Sotter Hill House
location: Buckingham, PA
size: 3.500 s.f.
date: 2014 (unbuilt)
contact: hMa hanrahanMeyers architects

The Sotter Hill House in Bucks County Pennsylvania is designed as the projection of a topographic expansion and constructed in concrete and stone according to the principles of unit masonry. The concept of a topographic expansion is best exemplified by a waterway that expands into a pond as the contour lines at a particular elevation spread apart. This expansion of a line into a void is shown in the roof plan at the Sotter Hill House where the south approach road turns into a courtyard around which the main house and pool house are organized, the courtyard then compresses again into a foot path leading to the 15-acre conservancy to the north.
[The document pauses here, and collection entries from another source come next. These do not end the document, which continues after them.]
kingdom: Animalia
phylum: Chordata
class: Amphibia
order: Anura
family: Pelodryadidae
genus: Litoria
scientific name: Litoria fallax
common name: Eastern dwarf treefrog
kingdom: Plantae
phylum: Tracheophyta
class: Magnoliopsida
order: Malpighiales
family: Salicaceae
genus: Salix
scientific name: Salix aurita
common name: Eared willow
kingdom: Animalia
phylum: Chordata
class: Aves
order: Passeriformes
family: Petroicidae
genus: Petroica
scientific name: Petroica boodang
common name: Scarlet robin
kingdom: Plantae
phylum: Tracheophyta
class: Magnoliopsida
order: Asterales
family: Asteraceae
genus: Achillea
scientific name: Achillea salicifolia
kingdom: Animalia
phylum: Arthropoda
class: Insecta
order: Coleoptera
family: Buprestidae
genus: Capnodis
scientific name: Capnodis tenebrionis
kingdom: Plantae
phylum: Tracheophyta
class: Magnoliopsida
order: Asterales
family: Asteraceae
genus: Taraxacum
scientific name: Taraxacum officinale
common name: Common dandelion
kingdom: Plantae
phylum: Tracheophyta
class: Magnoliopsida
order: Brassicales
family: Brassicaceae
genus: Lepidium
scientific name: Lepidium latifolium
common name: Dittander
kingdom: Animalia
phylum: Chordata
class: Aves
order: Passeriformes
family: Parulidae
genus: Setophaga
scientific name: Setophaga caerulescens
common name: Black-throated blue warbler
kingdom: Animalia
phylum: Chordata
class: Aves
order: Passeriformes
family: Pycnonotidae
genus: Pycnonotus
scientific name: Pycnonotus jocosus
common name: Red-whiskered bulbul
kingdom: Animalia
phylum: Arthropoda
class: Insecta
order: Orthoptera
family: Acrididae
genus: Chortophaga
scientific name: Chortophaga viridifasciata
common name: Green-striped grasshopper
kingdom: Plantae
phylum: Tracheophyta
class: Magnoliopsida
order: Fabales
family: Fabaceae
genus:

The Bucks County area of Pennsylvania is a lush region filled with many small streams and waterways, and the Sotter Hill House concept intentionally draws from this landscape.

The house is constructed with an emerging insulated concrete foam technology that employs parallel foam blocks installed as masonry units, creating a void into which concrete is poured. These inner concrete walls can then continuously connect to cantilevered concrete slabs. The foam remains in place, and can then be covered in stone masonry or plaster. This structural system is a hybrid of advanced insulated concrete technology with the craft tradition of stone masonry, a craft which is strongly embedded in the building culture of Bucks County.
The primary concrete walls of the house and pool house follow the expanding contour lines into the area where the house is planned. The first floor walls are rendered in stone while the second floor slabs and walls are rendered in a more abstract white plaster, hovering over the courtyard void in the landscape. The house is a year round residence with three bedrooms, a home office, an exercise room and guest lodgings in the pool house.